Instruction:
Reproduce the lines that follow, from the very first one through the line containing "genus: Andropogon", with both ends included.

Dataset content:

================

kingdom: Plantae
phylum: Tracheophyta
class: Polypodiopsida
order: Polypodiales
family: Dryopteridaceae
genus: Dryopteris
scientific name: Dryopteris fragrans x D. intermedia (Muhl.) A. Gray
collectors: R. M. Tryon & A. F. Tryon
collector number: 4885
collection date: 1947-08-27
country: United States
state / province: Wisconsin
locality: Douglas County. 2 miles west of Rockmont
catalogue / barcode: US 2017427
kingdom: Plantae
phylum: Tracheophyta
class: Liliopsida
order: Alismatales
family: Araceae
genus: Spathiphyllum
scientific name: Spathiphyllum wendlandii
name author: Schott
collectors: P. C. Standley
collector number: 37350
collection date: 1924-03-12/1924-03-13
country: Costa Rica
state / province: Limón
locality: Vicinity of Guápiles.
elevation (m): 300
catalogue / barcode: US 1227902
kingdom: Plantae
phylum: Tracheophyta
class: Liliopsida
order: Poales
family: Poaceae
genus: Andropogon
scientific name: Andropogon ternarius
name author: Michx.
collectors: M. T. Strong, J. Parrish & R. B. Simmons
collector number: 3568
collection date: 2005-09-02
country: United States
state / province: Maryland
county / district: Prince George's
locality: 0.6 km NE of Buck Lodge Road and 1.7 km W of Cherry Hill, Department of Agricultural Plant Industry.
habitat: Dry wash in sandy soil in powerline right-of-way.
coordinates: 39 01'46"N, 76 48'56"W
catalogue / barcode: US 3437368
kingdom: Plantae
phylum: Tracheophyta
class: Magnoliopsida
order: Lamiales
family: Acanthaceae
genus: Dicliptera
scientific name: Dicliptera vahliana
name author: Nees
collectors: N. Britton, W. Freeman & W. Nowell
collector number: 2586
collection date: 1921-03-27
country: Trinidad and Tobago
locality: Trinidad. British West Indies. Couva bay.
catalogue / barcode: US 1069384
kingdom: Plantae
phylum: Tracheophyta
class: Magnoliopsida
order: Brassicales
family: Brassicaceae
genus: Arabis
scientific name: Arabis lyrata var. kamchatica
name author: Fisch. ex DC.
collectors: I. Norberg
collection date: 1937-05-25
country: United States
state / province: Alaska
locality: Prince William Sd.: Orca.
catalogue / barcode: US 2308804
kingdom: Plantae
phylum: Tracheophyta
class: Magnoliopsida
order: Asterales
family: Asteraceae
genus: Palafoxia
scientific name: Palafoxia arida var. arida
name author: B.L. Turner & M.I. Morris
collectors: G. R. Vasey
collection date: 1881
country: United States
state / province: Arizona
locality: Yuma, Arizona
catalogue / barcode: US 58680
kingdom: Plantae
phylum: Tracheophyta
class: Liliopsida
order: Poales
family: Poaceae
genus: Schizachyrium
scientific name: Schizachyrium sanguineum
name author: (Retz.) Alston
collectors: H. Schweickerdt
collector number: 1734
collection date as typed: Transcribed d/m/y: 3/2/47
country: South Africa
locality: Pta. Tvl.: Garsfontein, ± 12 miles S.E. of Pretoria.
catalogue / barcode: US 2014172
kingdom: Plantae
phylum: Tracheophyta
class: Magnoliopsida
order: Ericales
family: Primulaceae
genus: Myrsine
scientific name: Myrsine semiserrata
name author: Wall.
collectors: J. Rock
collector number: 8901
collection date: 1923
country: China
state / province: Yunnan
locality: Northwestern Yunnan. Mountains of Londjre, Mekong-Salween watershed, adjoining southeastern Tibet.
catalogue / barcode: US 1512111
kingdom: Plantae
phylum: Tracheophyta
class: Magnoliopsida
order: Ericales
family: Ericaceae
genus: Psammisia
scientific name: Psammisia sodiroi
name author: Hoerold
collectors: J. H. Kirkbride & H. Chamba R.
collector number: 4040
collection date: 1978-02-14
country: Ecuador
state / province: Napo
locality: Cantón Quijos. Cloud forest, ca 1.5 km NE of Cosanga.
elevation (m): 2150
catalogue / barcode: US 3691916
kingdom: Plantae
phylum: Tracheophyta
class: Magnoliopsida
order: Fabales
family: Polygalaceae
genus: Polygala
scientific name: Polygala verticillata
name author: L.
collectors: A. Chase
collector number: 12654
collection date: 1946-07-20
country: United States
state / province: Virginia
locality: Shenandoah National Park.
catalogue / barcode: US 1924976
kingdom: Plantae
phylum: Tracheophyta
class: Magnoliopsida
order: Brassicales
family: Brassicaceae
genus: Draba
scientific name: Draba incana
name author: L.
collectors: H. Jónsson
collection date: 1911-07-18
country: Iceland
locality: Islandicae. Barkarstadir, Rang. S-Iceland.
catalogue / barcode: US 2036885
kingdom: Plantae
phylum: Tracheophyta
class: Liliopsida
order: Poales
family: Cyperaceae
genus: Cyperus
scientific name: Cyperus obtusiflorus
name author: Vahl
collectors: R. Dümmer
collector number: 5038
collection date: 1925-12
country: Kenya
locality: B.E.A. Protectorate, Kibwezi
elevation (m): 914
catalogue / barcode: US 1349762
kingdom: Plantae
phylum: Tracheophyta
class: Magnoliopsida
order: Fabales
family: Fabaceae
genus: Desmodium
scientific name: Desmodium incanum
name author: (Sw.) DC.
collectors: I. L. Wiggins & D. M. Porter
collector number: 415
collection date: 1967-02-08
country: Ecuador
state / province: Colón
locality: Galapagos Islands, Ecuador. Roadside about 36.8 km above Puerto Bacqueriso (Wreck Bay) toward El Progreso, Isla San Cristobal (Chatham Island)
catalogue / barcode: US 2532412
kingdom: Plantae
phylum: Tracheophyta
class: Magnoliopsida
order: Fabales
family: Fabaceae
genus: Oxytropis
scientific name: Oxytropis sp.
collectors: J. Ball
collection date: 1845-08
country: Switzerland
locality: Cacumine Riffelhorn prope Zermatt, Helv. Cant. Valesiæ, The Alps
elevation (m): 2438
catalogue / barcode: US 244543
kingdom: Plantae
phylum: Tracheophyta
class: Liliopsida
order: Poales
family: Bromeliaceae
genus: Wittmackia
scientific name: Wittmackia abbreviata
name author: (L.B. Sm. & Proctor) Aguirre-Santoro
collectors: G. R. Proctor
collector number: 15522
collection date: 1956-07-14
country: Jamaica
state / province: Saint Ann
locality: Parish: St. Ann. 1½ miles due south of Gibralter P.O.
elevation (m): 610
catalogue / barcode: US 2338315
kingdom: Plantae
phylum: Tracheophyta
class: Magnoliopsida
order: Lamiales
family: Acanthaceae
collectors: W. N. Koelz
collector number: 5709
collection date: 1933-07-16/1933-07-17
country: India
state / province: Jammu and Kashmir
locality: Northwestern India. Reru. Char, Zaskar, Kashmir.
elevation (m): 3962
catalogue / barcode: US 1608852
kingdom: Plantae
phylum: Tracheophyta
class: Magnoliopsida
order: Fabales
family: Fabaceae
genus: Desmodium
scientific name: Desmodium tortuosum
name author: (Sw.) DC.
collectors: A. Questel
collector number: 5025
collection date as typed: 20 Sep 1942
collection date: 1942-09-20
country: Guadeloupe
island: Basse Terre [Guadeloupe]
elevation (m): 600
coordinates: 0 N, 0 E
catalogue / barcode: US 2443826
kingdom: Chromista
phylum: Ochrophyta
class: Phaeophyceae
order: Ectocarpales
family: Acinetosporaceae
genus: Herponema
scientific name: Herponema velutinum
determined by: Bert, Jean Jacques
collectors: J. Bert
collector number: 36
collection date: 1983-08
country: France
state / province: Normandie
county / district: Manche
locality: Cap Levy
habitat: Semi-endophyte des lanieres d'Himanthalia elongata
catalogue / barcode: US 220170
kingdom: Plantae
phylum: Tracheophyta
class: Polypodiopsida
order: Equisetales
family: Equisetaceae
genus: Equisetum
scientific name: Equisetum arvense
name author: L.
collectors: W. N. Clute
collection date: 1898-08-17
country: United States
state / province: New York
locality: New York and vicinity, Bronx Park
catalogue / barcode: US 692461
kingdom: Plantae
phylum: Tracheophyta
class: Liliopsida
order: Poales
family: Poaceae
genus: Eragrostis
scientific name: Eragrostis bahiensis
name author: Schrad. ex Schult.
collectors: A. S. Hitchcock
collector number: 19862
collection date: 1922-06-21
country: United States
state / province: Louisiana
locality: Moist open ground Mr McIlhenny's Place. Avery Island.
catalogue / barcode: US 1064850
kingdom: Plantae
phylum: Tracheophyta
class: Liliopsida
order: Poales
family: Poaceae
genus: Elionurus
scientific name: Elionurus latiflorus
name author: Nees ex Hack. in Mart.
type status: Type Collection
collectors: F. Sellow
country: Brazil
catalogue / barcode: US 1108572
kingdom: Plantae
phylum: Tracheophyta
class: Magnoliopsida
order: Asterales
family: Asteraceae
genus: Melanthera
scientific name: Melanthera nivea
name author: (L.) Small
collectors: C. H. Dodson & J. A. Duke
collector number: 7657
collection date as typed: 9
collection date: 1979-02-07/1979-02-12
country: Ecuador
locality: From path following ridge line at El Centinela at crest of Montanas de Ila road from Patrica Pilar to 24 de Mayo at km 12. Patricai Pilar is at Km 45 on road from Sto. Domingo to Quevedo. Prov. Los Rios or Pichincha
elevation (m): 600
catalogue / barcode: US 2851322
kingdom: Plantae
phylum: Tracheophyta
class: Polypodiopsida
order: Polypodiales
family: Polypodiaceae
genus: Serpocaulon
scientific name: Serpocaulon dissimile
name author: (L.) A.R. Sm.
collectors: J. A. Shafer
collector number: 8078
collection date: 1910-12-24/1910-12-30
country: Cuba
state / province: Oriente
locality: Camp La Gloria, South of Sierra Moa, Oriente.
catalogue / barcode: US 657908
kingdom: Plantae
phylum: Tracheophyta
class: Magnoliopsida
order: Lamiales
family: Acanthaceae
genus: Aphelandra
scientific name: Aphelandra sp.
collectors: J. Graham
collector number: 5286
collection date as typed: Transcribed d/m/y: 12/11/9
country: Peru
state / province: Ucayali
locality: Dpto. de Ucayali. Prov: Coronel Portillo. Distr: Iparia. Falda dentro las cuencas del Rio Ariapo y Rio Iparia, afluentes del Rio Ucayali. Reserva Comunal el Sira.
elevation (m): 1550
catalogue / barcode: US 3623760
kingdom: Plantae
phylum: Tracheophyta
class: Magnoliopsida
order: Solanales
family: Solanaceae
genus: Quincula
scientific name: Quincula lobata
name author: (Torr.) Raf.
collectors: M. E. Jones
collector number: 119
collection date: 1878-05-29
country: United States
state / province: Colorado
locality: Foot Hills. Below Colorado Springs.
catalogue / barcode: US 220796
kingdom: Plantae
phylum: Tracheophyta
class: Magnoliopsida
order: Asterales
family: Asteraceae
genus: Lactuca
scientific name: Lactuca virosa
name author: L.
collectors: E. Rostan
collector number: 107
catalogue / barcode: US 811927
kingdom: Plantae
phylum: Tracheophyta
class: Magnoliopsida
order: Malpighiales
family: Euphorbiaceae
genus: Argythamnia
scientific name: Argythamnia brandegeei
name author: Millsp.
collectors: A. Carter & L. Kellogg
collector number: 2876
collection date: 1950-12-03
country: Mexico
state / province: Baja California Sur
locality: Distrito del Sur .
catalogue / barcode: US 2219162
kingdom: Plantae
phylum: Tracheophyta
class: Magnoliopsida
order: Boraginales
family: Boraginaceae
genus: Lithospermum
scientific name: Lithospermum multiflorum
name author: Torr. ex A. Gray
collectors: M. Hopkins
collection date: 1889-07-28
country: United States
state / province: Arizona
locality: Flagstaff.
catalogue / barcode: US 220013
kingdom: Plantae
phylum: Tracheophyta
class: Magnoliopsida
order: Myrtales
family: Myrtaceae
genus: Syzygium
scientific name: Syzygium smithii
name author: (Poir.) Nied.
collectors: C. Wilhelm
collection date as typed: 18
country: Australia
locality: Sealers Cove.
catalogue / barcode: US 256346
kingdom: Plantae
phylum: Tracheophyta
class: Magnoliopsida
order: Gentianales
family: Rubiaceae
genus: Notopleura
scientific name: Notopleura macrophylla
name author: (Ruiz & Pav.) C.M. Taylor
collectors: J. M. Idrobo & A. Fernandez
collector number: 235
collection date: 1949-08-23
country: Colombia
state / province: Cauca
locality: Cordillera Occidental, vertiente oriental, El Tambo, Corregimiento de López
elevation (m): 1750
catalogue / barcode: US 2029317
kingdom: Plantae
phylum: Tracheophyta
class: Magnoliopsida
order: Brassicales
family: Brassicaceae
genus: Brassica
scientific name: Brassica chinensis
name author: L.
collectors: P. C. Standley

================

In response:
kingdom: Plantae
phylum: Tracheophyta
class: Polypodiopsida
order: Polypodiales
family: Dryopteridaceae
genus: Dryopteris
scientific name: Dryopteris fragrans x D. intermedia (Muhl.) A. Gray
collectors: R. M. Tryon & A. F. Tryon
collector number: 4885
collection date: 1947-08-27
country: United States
state / province: Wisconsin
locality: Douglas County. 2 miles west of Rockmont
catalogue / barcode: US 2017427
kingdom: Plantae
phylum: Tracheophyta
class: Liliopsida
order: Alismatales
family: Araceae
genus: Spathiphyllum
scientific name: Spathiphyllum wendlandii
name author: Schott
collectors: P. C. Standley
collector number: 37350
collection date: 1924-03-12/1924-03-13
country: Costa Rica
state / province: Limón
locality: Vicinity of Guápiles.
elevation (m): 300
catalogue / barcode: US 1227902
kingdom: Plantae
phylum: Tracheophyta
class: Liliopsida
order: Poales
family: Poaceae
genus: Andropogon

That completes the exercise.